▶ [WHAT YOU SHOULD DO]
Transcribe the part of the breakup tips text from "1. Have the" to "it in tears.", word for word.

▶ [SUPPLIED PASSAGE]
Dating

10 Ways To Break Up With Her Like A Gentleman

There’s no way around it – breakups are uncomfortable for everyone involved. While you should never stay in a relationship that isn’t working a moment longer than you have to, you should always end things in a compassionate way like a gentleman. While it sounds easier said than done, here are some tips on making a supremely uncomfortable situation more bearable for the both of you.

  1. Have the conversation in person. While it’s super tempting to avoid confrontation by sending an email or text, it’s downright cruel and cowardly. Real gentlemen won’t take the easy way out at the expense of her feelings. Take a deep breath and deliver the news to her face. It’s the right thing to do.
  2. Timing is key. While you don’t want to hold onto your impending breakup for long, try to avoid special occasions. If she has a birthday coming up, don’t break things off and ruin it. On the same note, holidays should also be off limits. You don’t want to ruin the magic of Christmas by forcing her to spend it in tears.
  3. Choose the right location. Breaking up at her apartment is arguably the worst thing to do. The couch you dump her on will be forever tarnished. Her own home is the only place to heal in solitude and you will have single-handedly ruined it. Doing it in a very public place, however, will humiliate her. She’ll be forced to subdue her emotions, which can come back to haunt you later. The solution? Break things off in your own apartment. It’s the one place she’ll never visit again.

▶ [SUPPLIED ENTRIES]

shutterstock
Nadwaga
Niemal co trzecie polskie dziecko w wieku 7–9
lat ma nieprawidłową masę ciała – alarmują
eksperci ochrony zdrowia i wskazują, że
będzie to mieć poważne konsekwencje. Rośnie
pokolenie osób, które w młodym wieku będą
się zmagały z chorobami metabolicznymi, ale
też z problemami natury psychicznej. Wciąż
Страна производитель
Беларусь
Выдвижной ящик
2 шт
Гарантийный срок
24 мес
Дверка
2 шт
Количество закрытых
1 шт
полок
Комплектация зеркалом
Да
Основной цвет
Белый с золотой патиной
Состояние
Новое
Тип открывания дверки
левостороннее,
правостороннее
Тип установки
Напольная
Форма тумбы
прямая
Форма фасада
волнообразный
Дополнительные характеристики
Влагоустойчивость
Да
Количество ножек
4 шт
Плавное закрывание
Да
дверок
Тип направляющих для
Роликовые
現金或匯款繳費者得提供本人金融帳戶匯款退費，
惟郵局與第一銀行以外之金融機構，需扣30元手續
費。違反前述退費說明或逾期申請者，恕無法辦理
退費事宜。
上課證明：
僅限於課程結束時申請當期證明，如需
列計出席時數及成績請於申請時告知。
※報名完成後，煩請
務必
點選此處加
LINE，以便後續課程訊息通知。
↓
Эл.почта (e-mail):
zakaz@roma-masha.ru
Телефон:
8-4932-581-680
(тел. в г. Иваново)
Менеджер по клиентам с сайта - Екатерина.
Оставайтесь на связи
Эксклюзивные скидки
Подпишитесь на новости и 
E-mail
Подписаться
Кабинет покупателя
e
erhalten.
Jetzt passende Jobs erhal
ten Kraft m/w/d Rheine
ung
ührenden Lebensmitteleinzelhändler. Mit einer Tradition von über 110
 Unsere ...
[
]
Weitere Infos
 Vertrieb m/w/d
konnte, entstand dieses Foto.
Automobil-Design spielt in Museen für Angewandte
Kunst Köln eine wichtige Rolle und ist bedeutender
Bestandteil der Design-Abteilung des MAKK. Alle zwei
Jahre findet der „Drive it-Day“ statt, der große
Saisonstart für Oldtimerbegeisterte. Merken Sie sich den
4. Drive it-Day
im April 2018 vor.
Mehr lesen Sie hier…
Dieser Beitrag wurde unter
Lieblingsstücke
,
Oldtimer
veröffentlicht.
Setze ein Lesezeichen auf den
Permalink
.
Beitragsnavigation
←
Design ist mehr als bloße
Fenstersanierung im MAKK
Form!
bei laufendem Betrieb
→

▶ [FINISHED EXERCISE]
1. Have the conversation in person. While it’s super tempting to avoid confrontation by sending an email or text, it’s downright cruel and cowardly. Real gentlemen won’t take the easy way out at the expense of her feelings. Take a deep breath and deliver the news to her face. It’s the right thing to do.
  2. Timing is key. While you don’t want to hold onto your impending breakup for long, try to avoid special occasions. If she has a birthday coming up, don’t break things off and ruin it. On the same note, holidays should also be off limits. You don’t want to ruin the magic of Christmas by forcing her to spend it in tears.